Celebrate the silliness of “Count the Monkeys” by Mac Barnett with this four-ingredient, healthy, banana ice cream recipe! A clean-eating, guilt-free and no-churn ice cream your whole family will love! From the popular Kitchen Stories series on Forks and Folly.
My kids are starting to get so stupid-excited whenever I tell them we need to prep for a Kitchen Stories post. They analyze books that we read each night, deciding if they are blog-worthy.
Criteria include: Can we come up with a fun recipe or game based on the book? Does the book make us laugh? Is it a book that gets requested again and again? Does it say naked, fart or butt? (That one’s from Will.)
“Count the Monkeys” by Mac Barnett meets all of our needs, except maybe that last one from Will. Phew. It’s perfectly silly, filled with puns (for kids and adults), and yes… at the end, you get to count the monkeys. Kind of.
The boys and I were discussing the book and how we would highlight it on the blog, when we all decided… maybe if we enticed the monkeys with bananas, they’d drop into the book a little earlier. Make that banana ice cream. That should definitely do it.
Turns out, Banana Ice Cream isn’t just monkey bait. It works well for kids too. Give ’em a spoon and tell them to dig in. With just four healthy ingredients this “ice cream” is clean-eating and guilt free.

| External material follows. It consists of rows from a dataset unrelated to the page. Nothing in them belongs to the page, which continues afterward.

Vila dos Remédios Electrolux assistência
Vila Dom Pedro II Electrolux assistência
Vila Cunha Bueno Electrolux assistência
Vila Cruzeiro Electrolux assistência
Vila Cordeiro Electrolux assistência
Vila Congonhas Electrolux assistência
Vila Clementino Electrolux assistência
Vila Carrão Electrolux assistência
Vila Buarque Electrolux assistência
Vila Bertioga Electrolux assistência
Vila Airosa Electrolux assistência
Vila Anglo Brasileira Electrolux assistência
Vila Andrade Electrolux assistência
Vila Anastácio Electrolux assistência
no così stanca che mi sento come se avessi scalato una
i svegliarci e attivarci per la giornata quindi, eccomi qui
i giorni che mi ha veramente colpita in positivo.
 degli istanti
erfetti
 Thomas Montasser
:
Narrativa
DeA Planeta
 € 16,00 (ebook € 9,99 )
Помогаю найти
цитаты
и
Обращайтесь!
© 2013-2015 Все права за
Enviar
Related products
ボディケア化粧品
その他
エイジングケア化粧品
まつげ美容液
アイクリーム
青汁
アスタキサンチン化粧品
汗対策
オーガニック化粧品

So be sure to save some for yourself!
“Count the Monkeys” Banana Ice Cream
Whenever you have them, peel and freeze almost-past-their-prime bananas. They are their sweetest at this point and perfect for cooking with, even if you don’t enjoy eating the raw. Embrace the brown dots! 🙂
For this recipe you’ll need four frozen bananas (for about 6 servings). Place the frozen bananas in your Vitamix or food proccessor, along with three tablespoons of peanut butter, three tablespoons of unsweetened cocoa powder, and one cup of coconut milk.
Process until smooth.
Either serve immediately, if you like a “soft serve” style ice cream, or pour into a loaf pan and return to the freezer for a few hours. Scoop, top with sprinkles, if you like and invite any monkeys and children you’d like to share with!

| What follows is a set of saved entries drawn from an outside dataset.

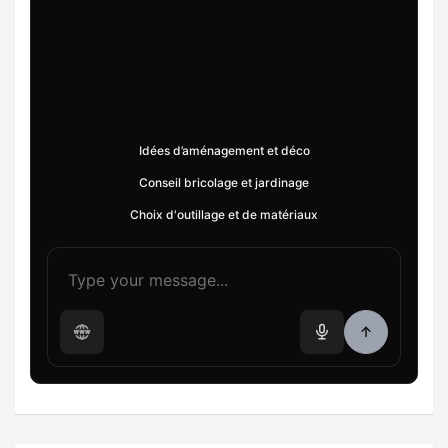
Idées d’aménagement et déco
Conseil bricolage et jardinage
Choix d'outillage et de matériaux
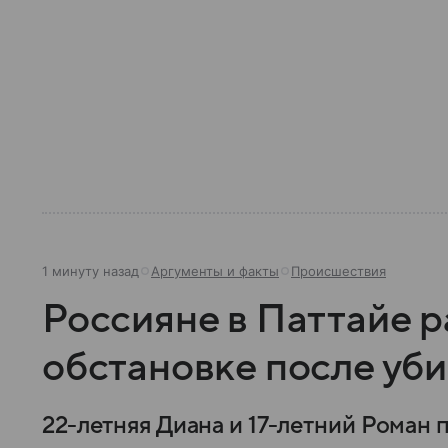
1 минуту назад
Аргументы и факты
Происшествия
Россияне в Паттайе р
обстановке после уби
22-летняя Диана и 17-летний Роман 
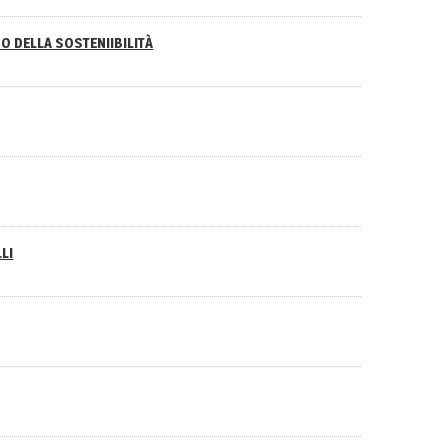
O DELLA SOSTENIIBILITÀ
LI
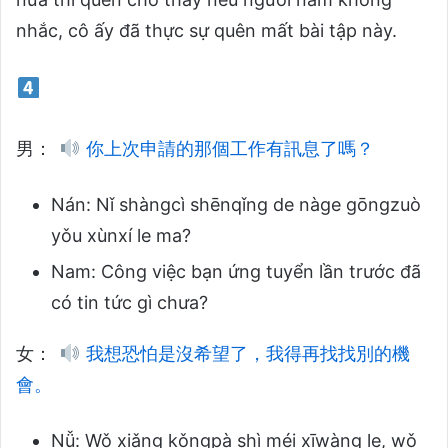
nhắc, cô ấy đã thực sự quên mất bài tập này.
男：
你上次申請的那個工作有訊息了嗎？
Nán: Nǐ shàngcì shēnqǐng de nàge gōngzuò
yǒu xùnxí le ma?
Nam: Công việc bạn ứng tuyển lần trước đã
có tin tức gì chưa?
女：
我想恐怕是沒希望了，我得再找找別的機
會。
Nǚ: Wǒ xiǎng kǒngpà shì méi xīwàng le, wǒ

'Count the Monkeys' Banana Ice Cream
Celebrate the silliness of "Count the Monkeys" by Mac Barnett with this four-ingredient, healthy, banana ice cream recipe! A clean-eating, guilt-free and no-churn ice cream your whole family will love! From the popular Kitchen Stories series on Forks and Folly.
Ingredients
- 4 frozen bananas, peeled
- 3 tablespoons peanut butter
- 3 tablespoons unsweetened cocoa powder
- 1 cup coconut milk (I prefer the full-fat)
- Optional: Sprinkles
Instructions
- Whenever you have them, peel and freeze almost-past-their-prime bananas. They are their sweetest at this point and perfect for cooking with, even if you don't enjoy eating the raw. Embrace the brown dots! 🙂
- For this recipe you'll need four frozen bananas (for about 6 servings). Place the frozen bananas in your Vitamix or food proccessor, along with three tablespoons of peanut butter, three tablespoons of unsweetened cocoa powder, and one cup of coconut milk. Process until smooth.
- Either serve immediately, if you like a "soft serve" style ice cream, or pour into a loaf pan and return to the freezer for a few hours. Scoop, top with sprinkles, if you like and invite any monkeys and children you'd like to share with!